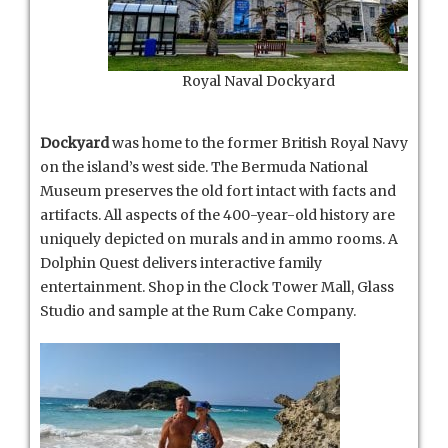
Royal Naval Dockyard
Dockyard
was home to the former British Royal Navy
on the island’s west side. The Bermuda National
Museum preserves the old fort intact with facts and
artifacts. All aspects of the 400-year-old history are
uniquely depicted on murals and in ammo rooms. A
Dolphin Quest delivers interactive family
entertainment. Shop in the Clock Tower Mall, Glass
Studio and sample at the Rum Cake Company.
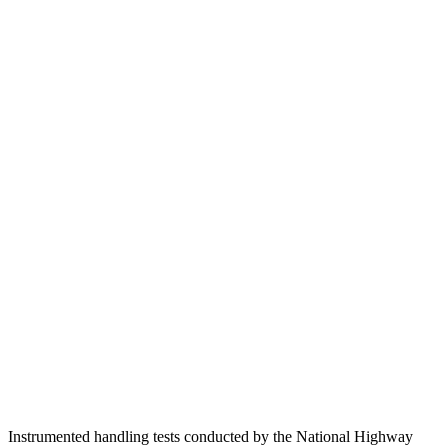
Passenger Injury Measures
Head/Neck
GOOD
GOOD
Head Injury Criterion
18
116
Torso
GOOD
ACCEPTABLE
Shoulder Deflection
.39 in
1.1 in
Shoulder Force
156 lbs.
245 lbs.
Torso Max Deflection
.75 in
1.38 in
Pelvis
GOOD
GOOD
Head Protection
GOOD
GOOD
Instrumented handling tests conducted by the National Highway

====================

_EXERCISE INSTRUCTIONS_
Copy out, without any change, every line from the one containing "Passenger Injury Measures" through the final line, including both of those lines.

_TASK SOLUTION_
Passenger Injury Measures
Head/Neck
GOOD
GOOD
Head Injury Criterion
18
116
Torso
GOOD
ACCEPTABLE
Shoulder Deflection
.39 in
1.1 in
Shoulder Force
156 lbs.
245 lbs.
Torso Max Deflection
.75 in
1.38 in
Pelvis
GOOD
GOOD
Head Protection
GOOD
GOOD
Instrumented handling tests conducted by the National Highway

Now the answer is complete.